THE TASK: Write only the number of lines in the data that include the word "Right".

::::::::

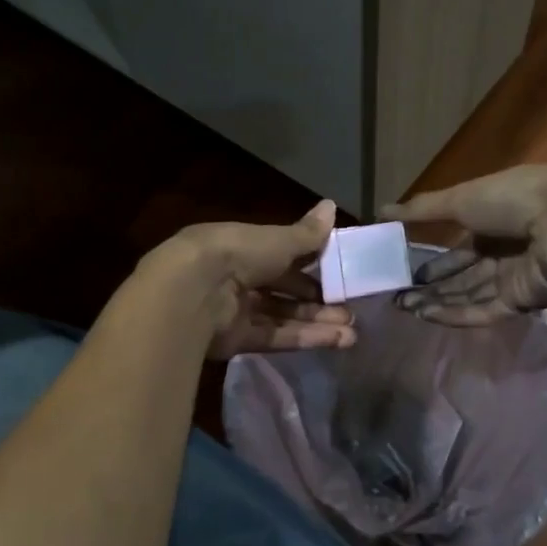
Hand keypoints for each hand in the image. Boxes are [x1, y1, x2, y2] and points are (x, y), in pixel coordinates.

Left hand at [149, 200, 357, 358]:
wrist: (194, 291)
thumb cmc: (238, 253)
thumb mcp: (278, 240)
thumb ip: (308, 233)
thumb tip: (332, 205)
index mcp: (244, 247)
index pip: (282, 255)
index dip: (311, 265)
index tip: (340, 273)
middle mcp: (238, 278)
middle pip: (284, 290)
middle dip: (318, 300)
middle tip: (350, 309)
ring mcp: (236, 311)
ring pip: (283, 316)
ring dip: (317, 322)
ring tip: (352, 331)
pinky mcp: (237, 339)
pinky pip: (276, 337)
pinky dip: (305, 338)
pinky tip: (337, 340)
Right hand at [381, 163, 546, 325]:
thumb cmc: (512, 199)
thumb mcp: (460, 198)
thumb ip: (421, 210)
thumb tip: (381, 211)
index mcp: (491, 222)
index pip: (456, 250)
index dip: (430, 264)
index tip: (403, 275)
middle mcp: (502, 251)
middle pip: (461, 277)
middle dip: (430, 288)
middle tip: (397, 299)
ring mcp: (513, 278)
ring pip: (469, 296)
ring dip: (437, 303)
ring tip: (405, 309)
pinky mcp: (523, 300)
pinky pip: (485, 310)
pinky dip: (457, 314)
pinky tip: (428, 317)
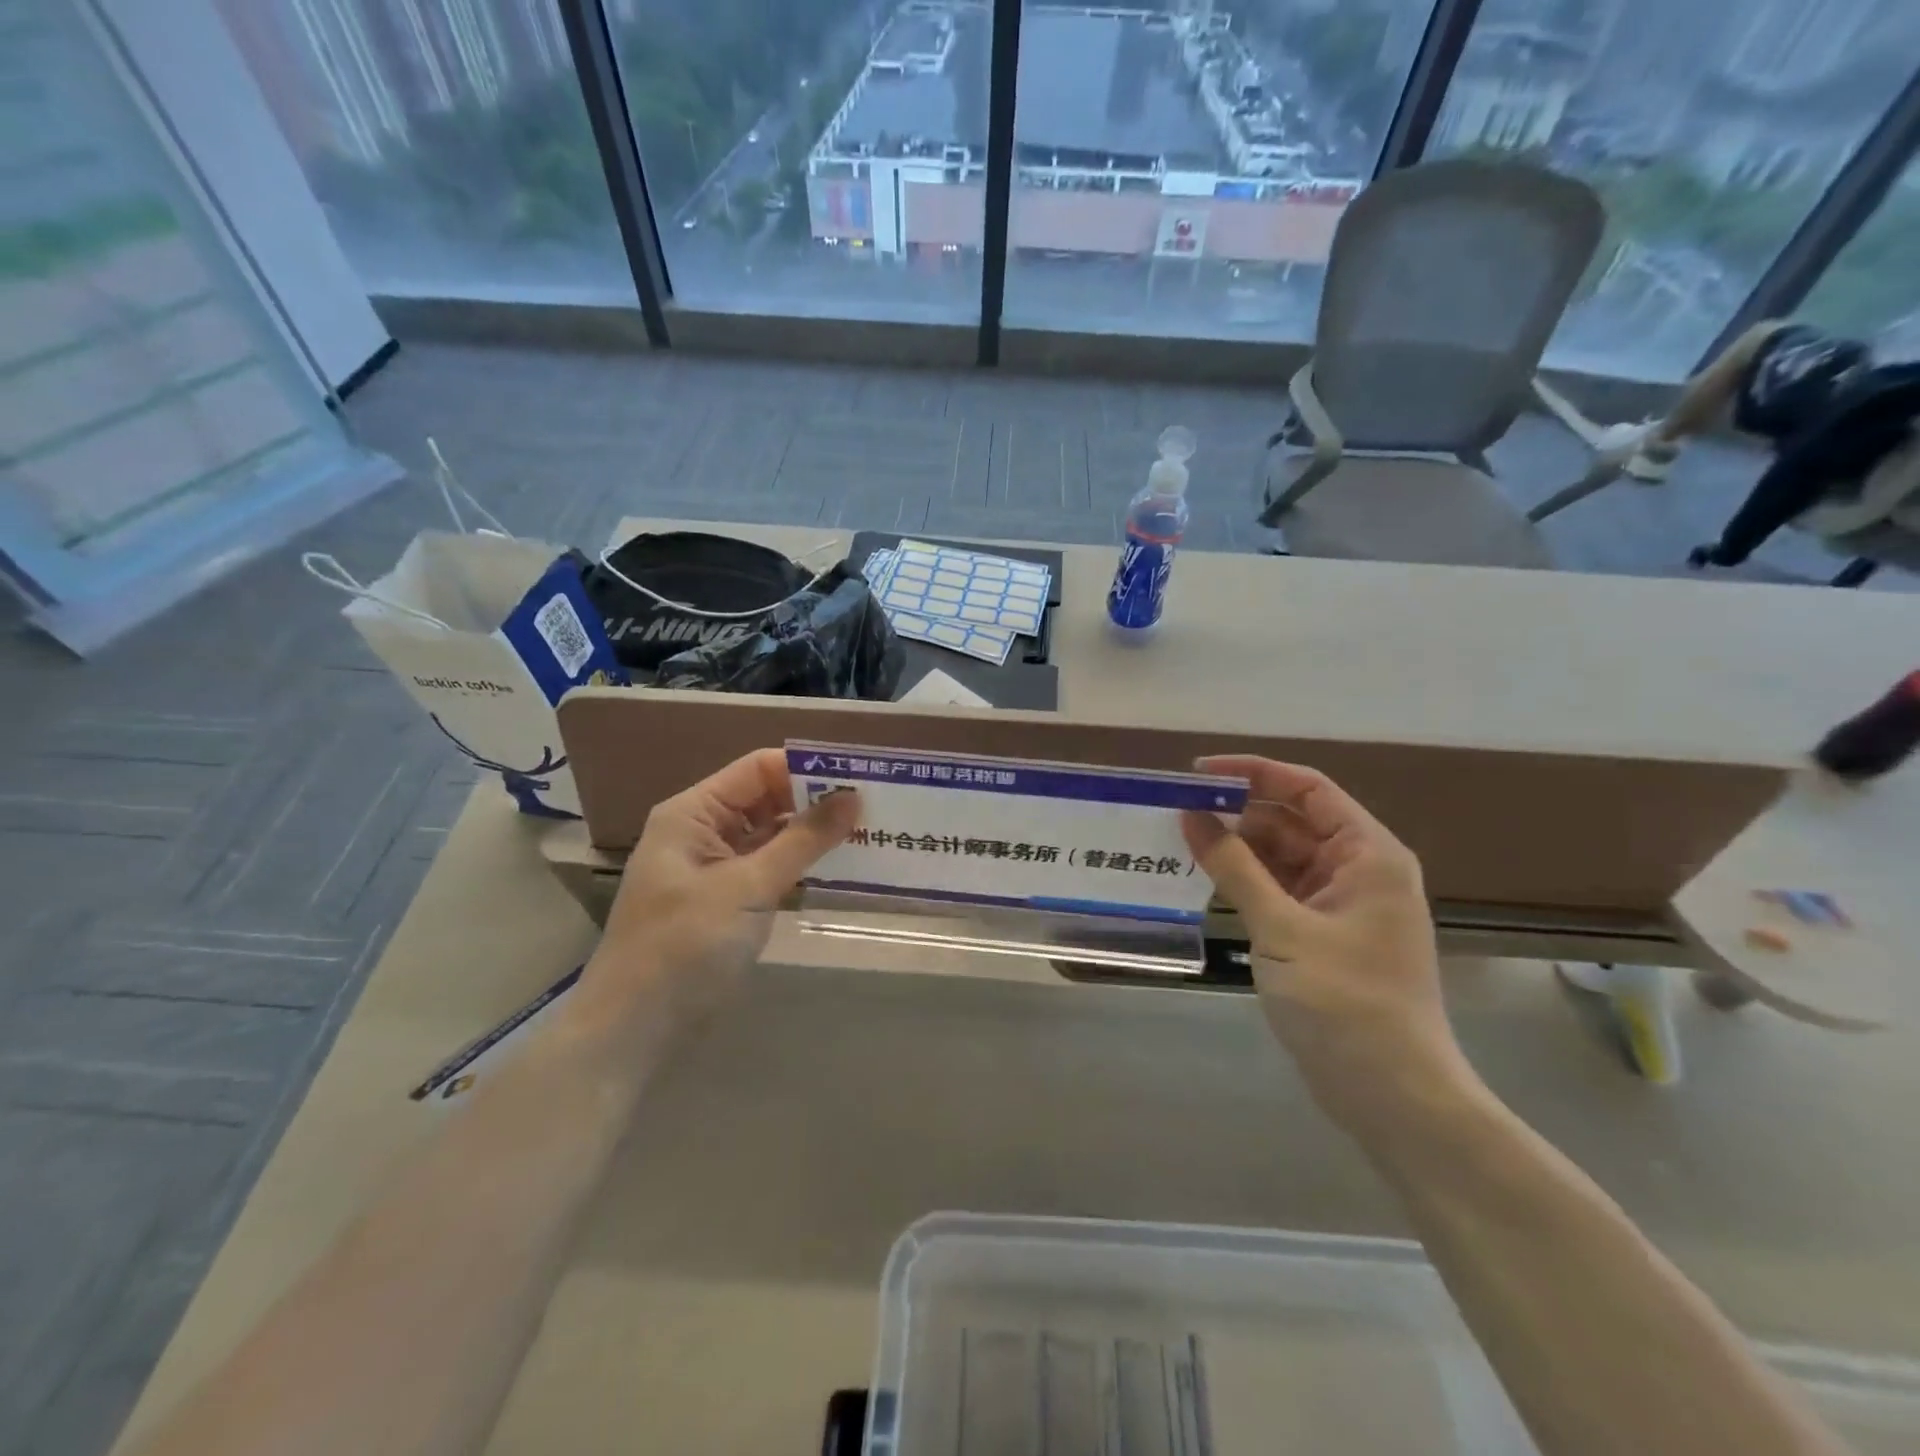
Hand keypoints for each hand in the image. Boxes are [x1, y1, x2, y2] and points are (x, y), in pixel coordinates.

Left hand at [571, 749, 859, 1053]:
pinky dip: (801, 866)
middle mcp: (703, 832)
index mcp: (694, 813)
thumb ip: (803, 840)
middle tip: (875, 808)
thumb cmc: (684, 947)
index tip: (860, 778)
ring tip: (869, 833)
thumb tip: (853, 795)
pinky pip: (770, 869)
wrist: (635, 1031)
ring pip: (772, 836)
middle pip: (767, 799)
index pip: (758, 769)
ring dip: (813, 835)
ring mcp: (715, 869)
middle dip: (816, 801)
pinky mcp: (727, 902)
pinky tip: (841, 868)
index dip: (807, 770)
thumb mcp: (748, 887)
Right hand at [1181, 756, 1477, 1146]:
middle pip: (1290, 820)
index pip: (1307, 788)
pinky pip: (1277, 889)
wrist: (1393, 1095)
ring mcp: (1339, 903)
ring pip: (1279, 855)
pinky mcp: (1320, 933)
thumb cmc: (1346, 1003)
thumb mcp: (1282, 928)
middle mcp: (1357, 869)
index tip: (1197, 773)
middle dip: (1236, 812)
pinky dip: (1243, 881)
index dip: (1253, 772)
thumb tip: (1191, 814)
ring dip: (1235, 848)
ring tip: (1178, 842)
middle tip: (1175, 811)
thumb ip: (1234, 867)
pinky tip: (1202, 880)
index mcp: (1367, 854)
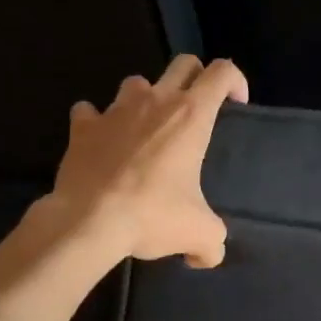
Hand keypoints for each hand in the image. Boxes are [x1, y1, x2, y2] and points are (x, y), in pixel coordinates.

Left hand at [49, 55, 248, 265]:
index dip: (235, 81)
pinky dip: (97, 121)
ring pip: (137, 82)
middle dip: (195, 78)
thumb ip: (212, 242)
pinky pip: (90, 111)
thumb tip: (206, 256)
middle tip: (196, 109)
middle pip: (184, 64)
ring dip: (146, 98)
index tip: (236, 104)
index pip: (223, 72)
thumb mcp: (198, 232)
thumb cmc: (152, 215)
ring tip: (146, 127)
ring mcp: (116, 109)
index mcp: (191, 115)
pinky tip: (102, 140)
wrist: (89, 221)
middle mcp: (156, 100)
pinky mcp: (83, 126)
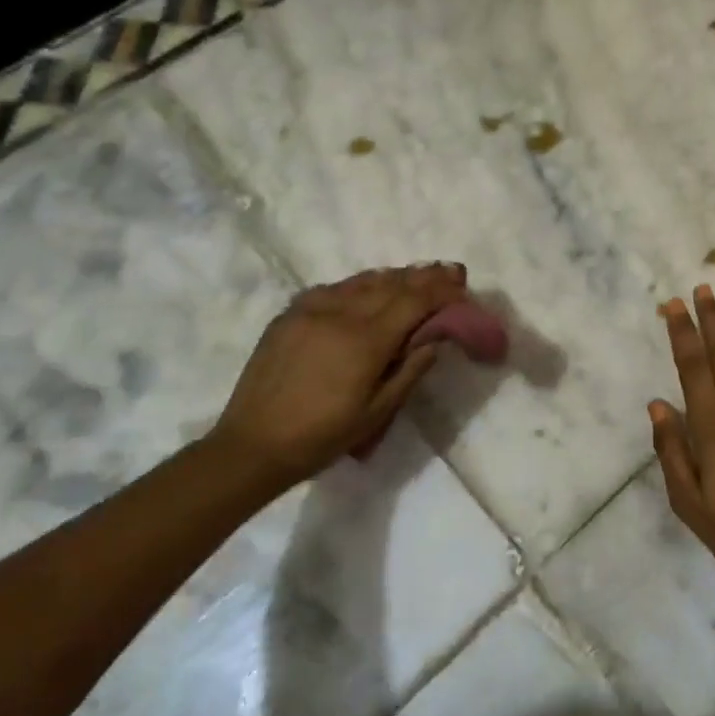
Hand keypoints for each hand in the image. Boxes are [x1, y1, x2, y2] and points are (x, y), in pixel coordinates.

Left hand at [209, 262, 468, 489]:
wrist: (253, 444)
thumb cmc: (322, 436)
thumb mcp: (377, 412)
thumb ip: (410, 370)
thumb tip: (434, 339)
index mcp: (365, 340)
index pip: (413, 301)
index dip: (441, 290)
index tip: (461, 284)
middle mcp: (340, 313)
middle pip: (391, 284)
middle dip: (424, 276)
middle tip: (450, 270)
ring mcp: (311, 309)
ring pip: (362, 281)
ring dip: (394, 276)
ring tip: (416, 275)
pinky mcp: (290, 314)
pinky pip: (333, 288)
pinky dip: (360, 285)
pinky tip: (368, 289)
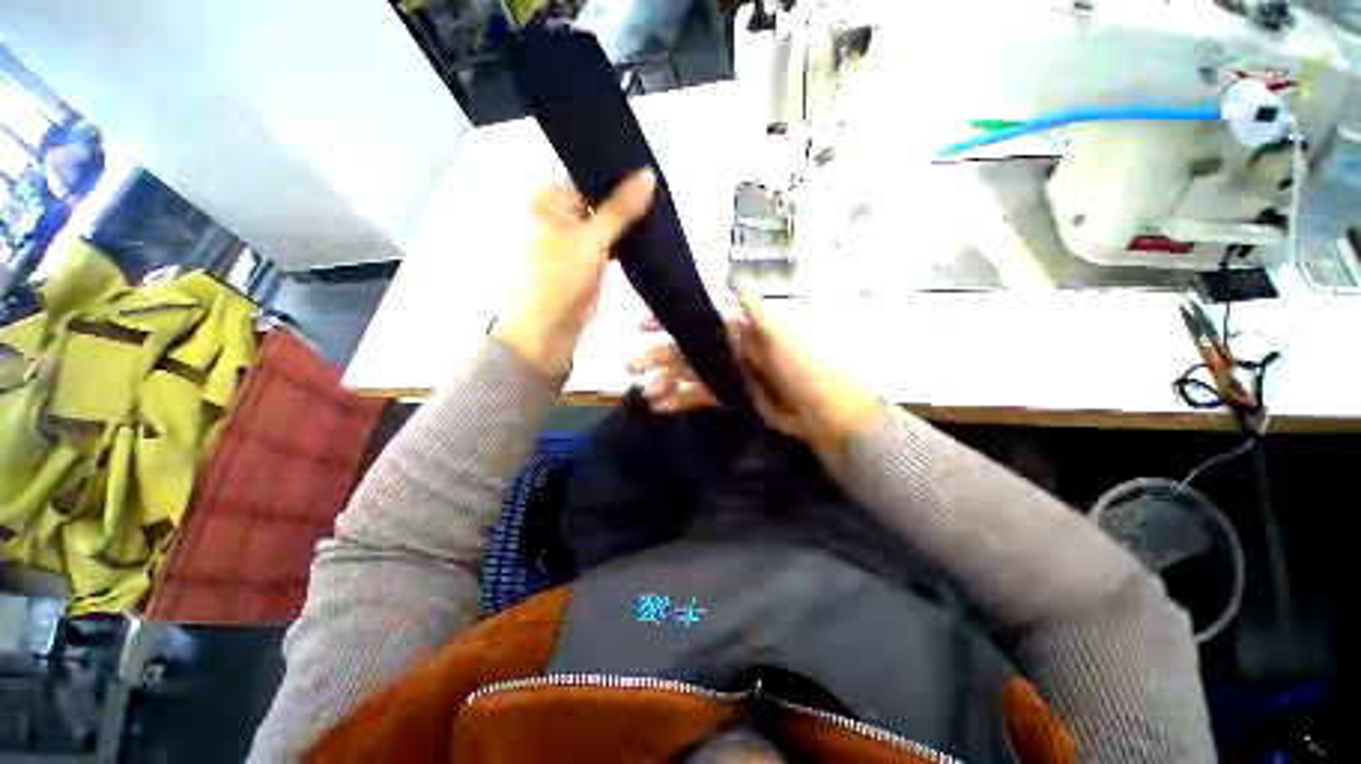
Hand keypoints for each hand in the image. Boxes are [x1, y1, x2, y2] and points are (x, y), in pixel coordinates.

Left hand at [491, 169, 655, 376]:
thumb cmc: (560, 279)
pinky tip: (649, 236)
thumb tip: (648, 174)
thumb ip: (621, 209)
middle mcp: (560, 218)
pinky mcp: (589, 263)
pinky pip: (610, 245)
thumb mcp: (591, 239)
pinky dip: (626, 242)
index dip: (617, 177)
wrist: (550, 330)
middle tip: (661, 195)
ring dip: (628, 223)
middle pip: (599, 201)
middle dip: (627, 201)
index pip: (588, 178)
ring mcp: (576, 242)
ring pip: (607, 225)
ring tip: (661, 212)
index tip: (649, 175)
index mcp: (549, 202)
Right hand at [627, 290, 879, 470]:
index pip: (697, 320)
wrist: (820, 409)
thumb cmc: (800, 366)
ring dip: (666, 383)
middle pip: (687, 350)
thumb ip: (755, 309)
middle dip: (658, 357)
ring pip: (690, 375)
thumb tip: (733, 278)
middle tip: (631, 368)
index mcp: (738, 330)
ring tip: (645, 394)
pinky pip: (701, 397)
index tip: (642, 327)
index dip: (671, 323)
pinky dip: (681, 401)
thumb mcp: (779, 334)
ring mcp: (729, 374)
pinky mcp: (731, 398)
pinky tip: (662, 408)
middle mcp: (729, 349)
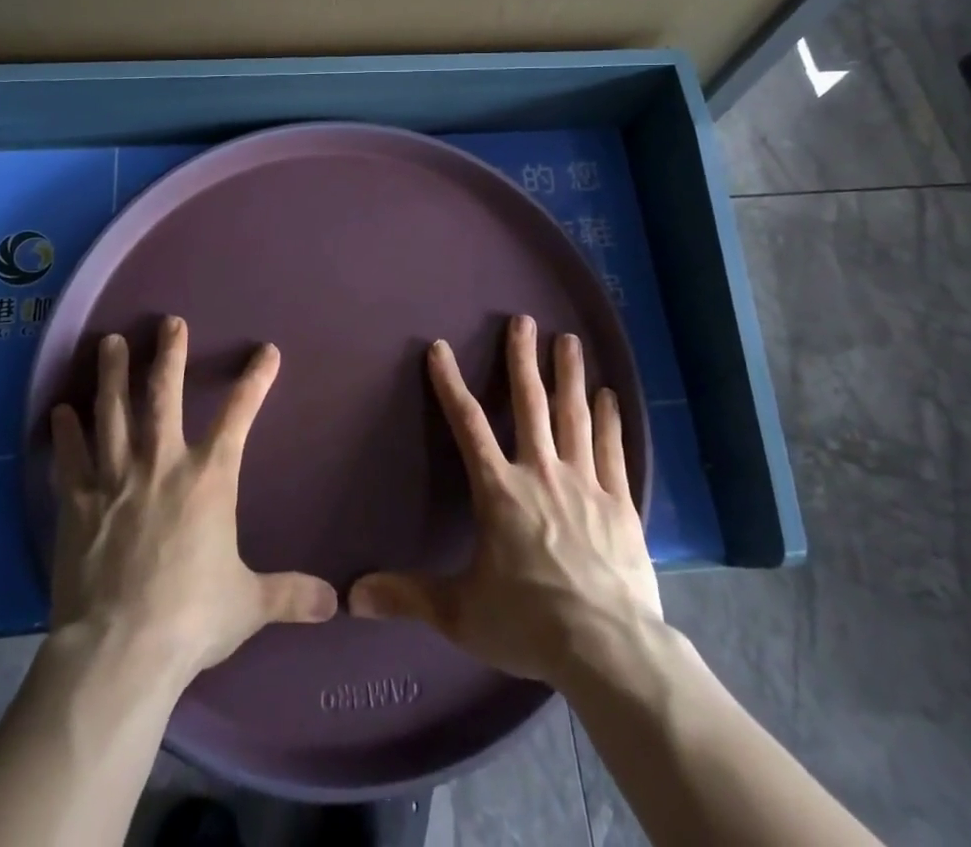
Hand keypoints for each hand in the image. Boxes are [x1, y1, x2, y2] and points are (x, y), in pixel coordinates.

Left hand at [48, 316, 336, 685]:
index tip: (267, 351)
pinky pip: (71, 457)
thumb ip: (290, 594)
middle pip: (164, 395)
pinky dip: (65, 432)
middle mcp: (162, 465)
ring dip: (112, 375)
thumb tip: (335, 603)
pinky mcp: (77, 503)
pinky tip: (60, 411)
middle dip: (169, 355)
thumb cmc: (191, 618)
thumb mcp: (248, 604)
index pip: (239, 416)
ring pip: (112, 412)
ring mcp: (115, 479)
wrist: (120, 651)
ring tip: (110, 342)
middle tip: (168, 321)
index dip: (256, 381)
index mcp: (208, 479)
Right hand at [347, 315, 661, 684]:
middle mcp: (541, 473)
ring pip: (573, 416)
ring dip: (569, 375)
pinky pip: (613, 450)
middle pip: (531, 404)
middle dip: (523, 359)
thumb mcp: (460, 613)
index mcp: (499, 491)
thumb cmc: (530, 624)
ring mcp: (585, 483)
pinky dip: (609, 420)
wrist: (609, 650)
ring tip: (569, 340)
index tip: (439, 348)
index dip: (449, 384)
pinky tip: (610, 395)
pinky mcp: (620, 503)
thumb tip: (351, 595)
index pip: (467, 425)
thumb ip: (408, 596)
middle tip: (524, 320)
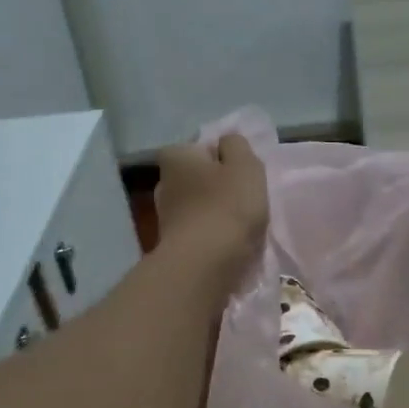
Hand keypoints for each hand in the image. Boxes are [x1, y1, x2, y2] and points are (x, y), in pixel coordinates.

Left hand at [156, 133, 267, 271]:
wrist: (206, 264)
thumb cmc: (228, 206)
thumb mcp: (245, 164)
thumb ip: (237, 145)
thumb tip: (227, 143)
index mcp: (176, 156)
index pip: (203, 147)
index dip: (225, 158)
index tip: (242, 175)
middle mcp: (163, 181)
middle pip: (199, 177)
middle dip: (218, 185)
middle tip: (245, 199)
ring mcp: (164, 215)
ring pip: (199, 205)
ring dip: (216, 212)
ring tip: (240, 226)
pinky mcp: (171, 244)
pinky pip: (198, 230)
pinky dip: (211, 234)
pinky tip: (228, 243)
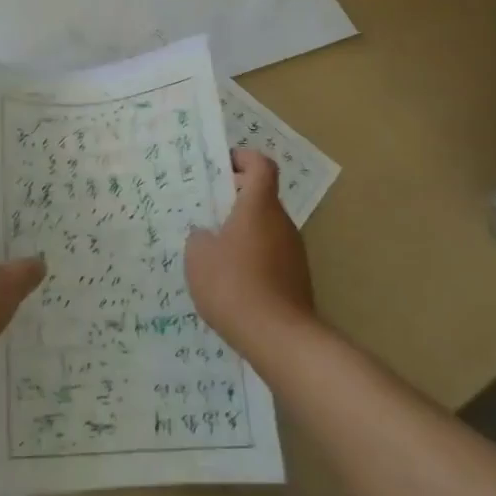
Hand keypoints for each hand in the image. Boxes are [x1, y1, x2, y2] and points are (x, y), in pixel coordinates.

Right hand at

::::::::

ANSWER TO THIS PROBLEM: 5